WHAT IS BEING ASKED = Would you give the listing again exactly as written, minus its pictures?

==== THE DATA

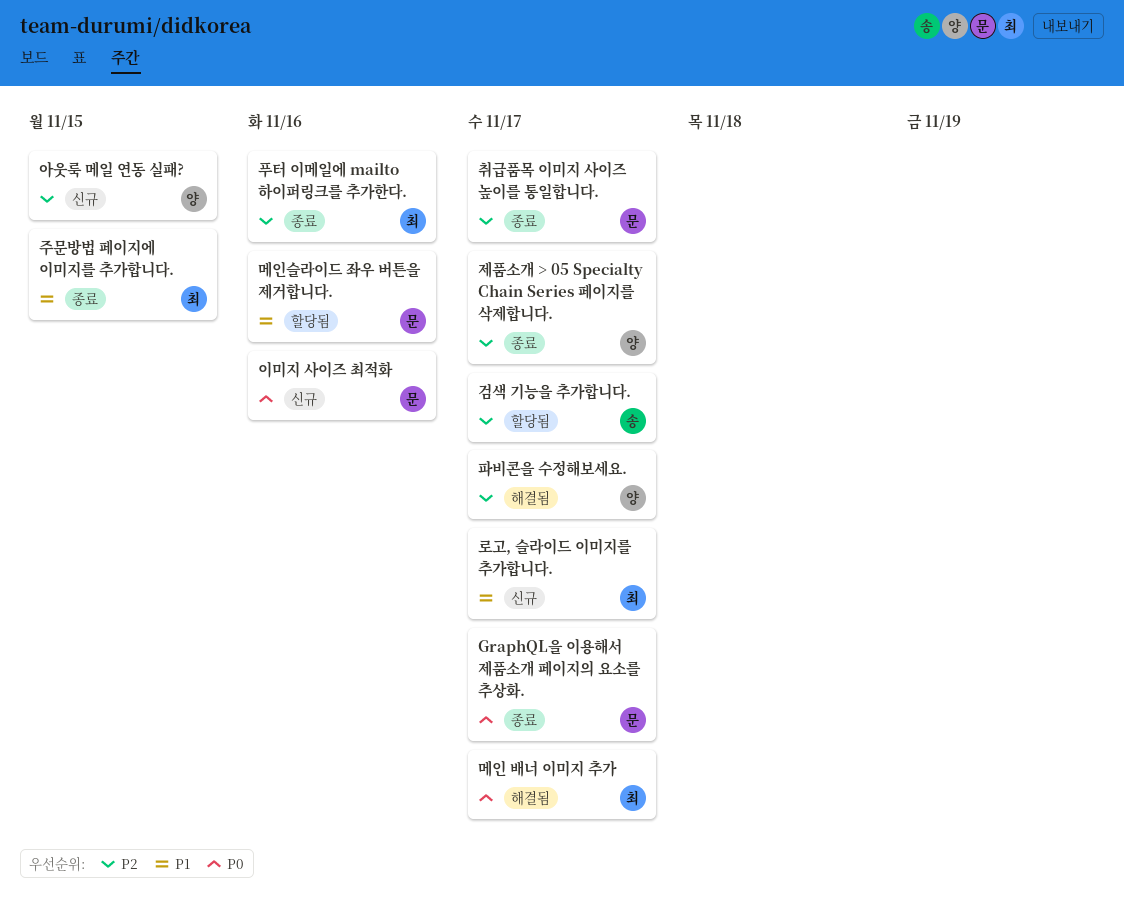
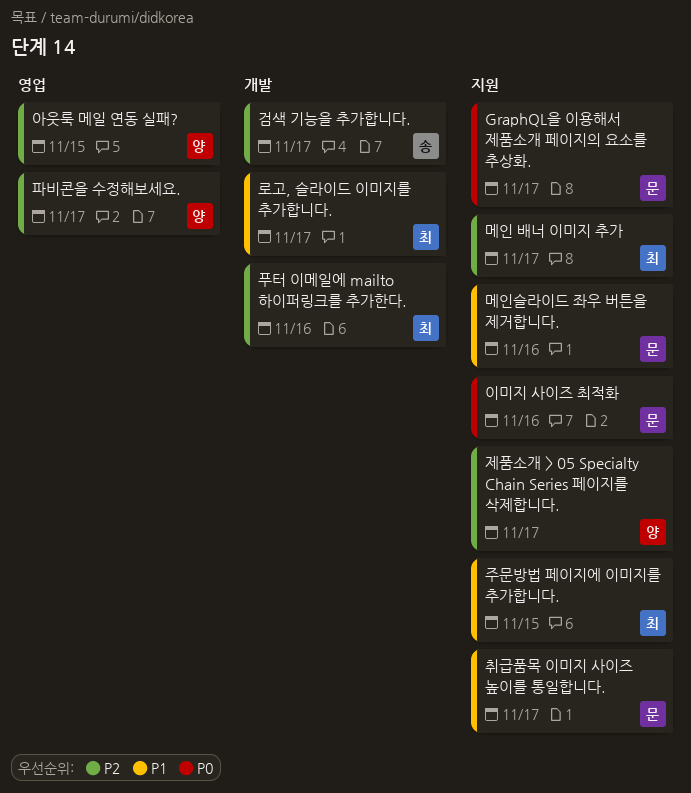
메인 배너 이미지 추가, priority: P0 -> P2
취급품목 이미지 사이즈 높이를 통일합니다., priority: P2 -> P1

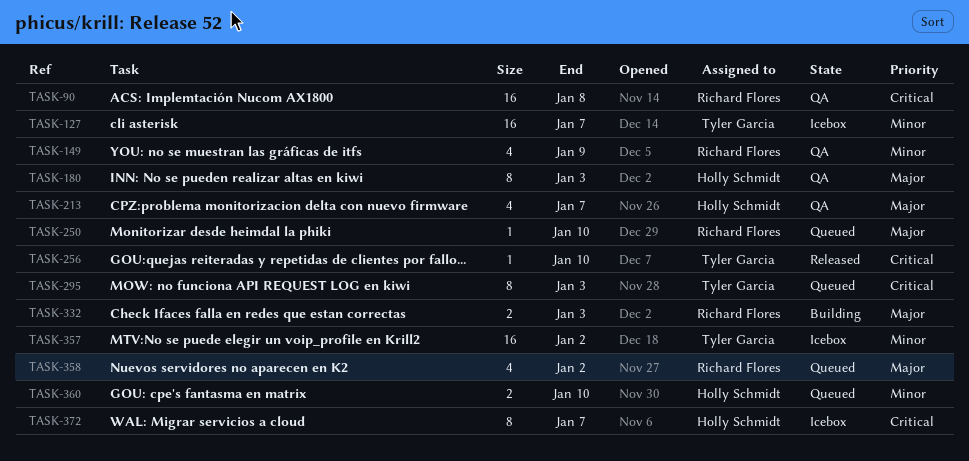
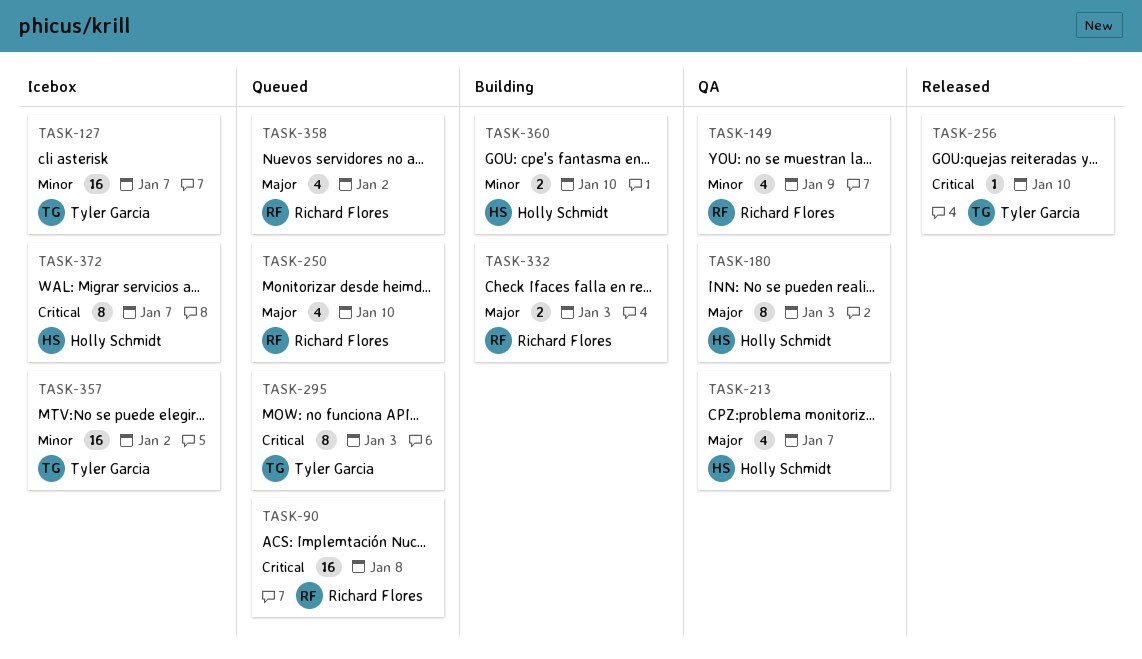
TASK-90, status: QA -> Queued
TASK-250, estimate: 1 -> 4
TASK-360, status: Queued -> Building

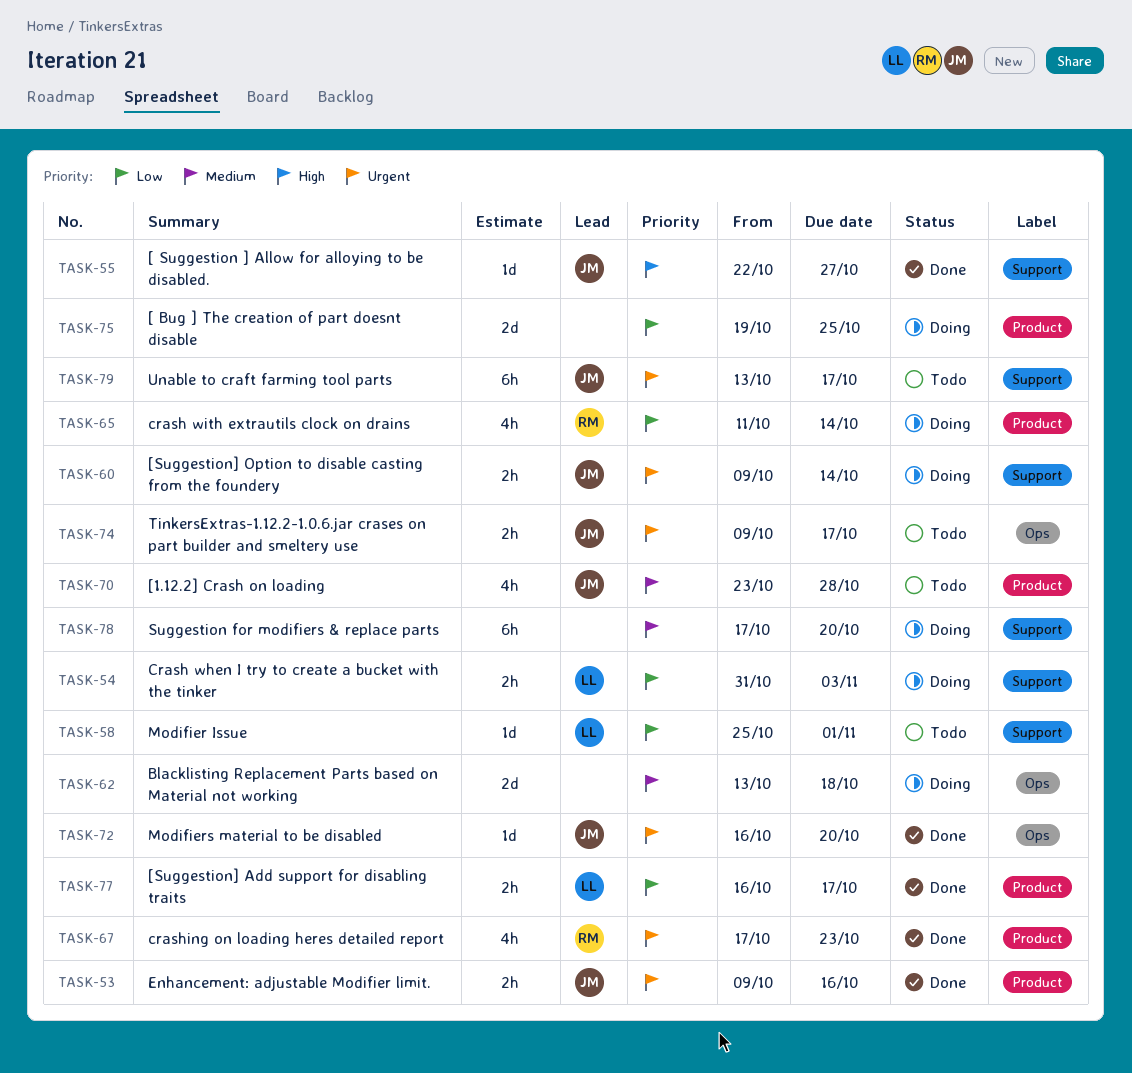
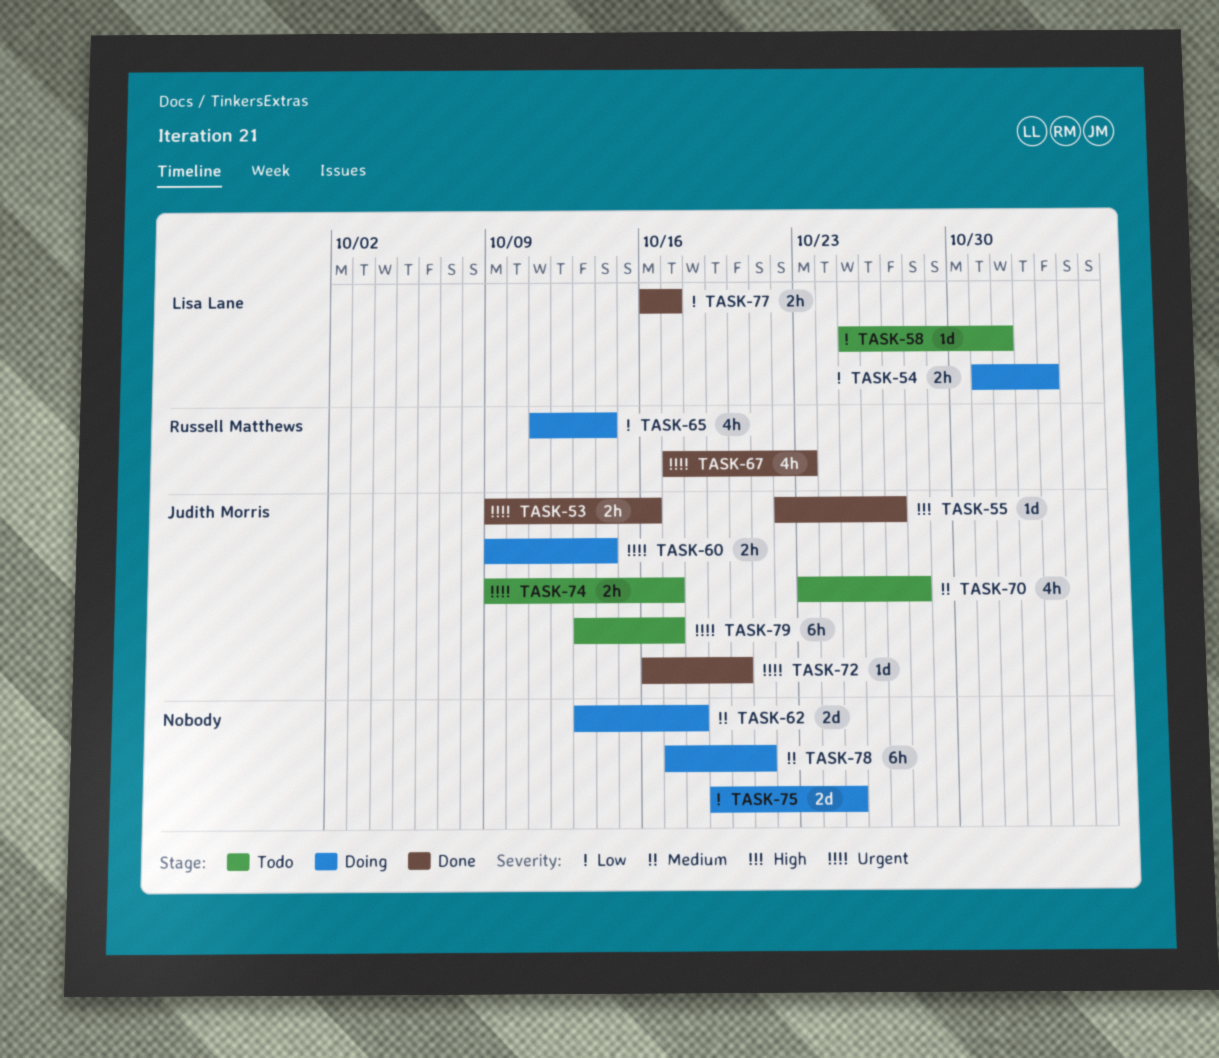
TASK-78, due: Oct 20 -> Oct 21

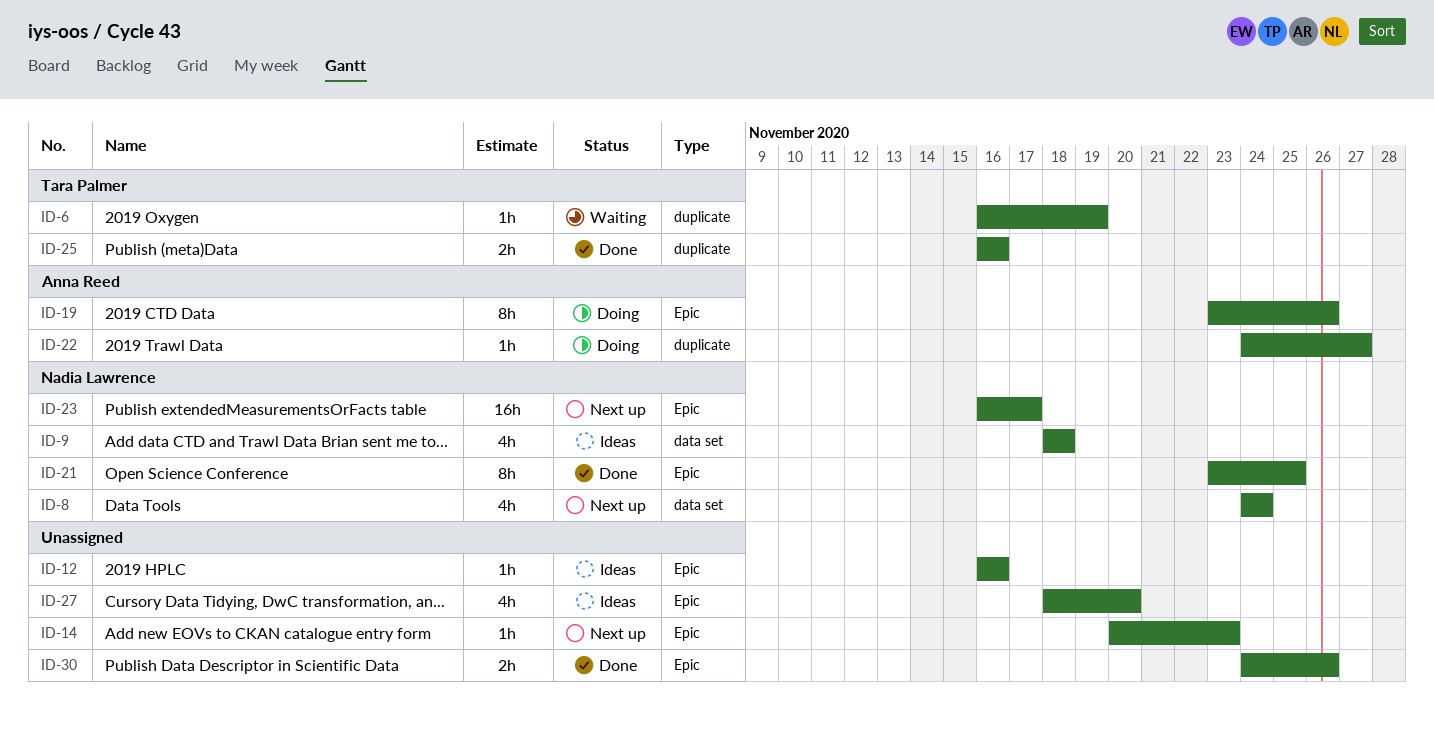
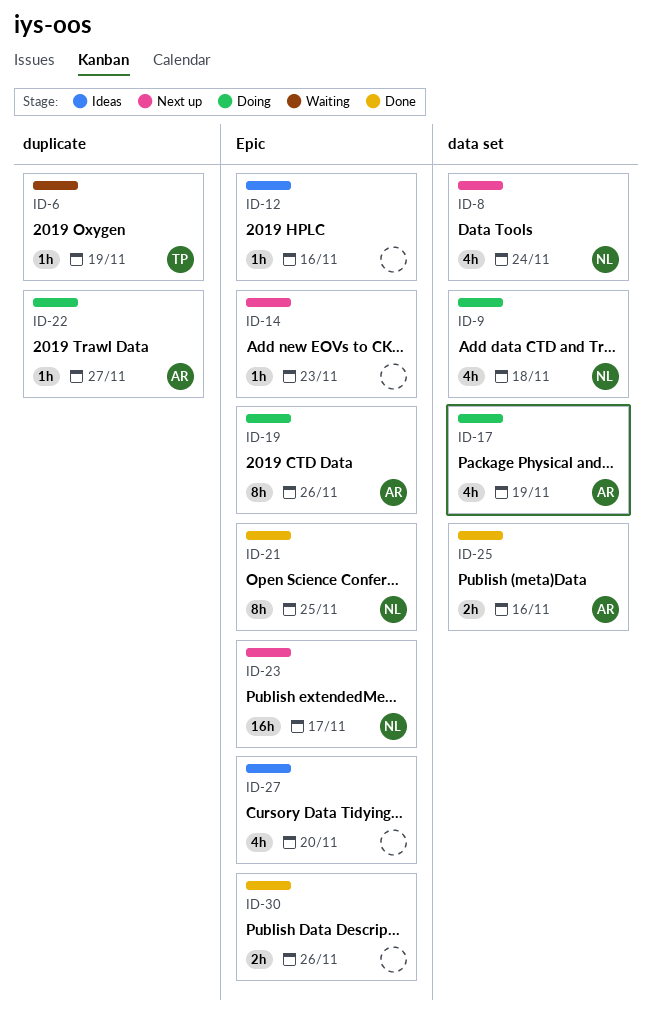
ID-9, status: Ideas -> Doing
ID-17: none -> present
ID-25, owner: Tara Palmer -> Anna Reed
ID-25, label: duplicate -> data set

========

RESPONSE =
메인 배너 이미지 추가, priority: P0 -> P2
취급품목 이미지 사이즈 높이를 통일합니다., priority: P2 -> P1

TASK-90, status: QA -> Queued
TASK-250, estimate: 1 -> 4
TASK-360, status: Queued -> Building

TASK-78, due: Oct 20 -> Oct 21

ID-9, status: Ideas -> Doing
ID-17: none -> present
ID-25, owner: Tara Palmer -> Anna Reed
ID-25, label: duplicate -> data set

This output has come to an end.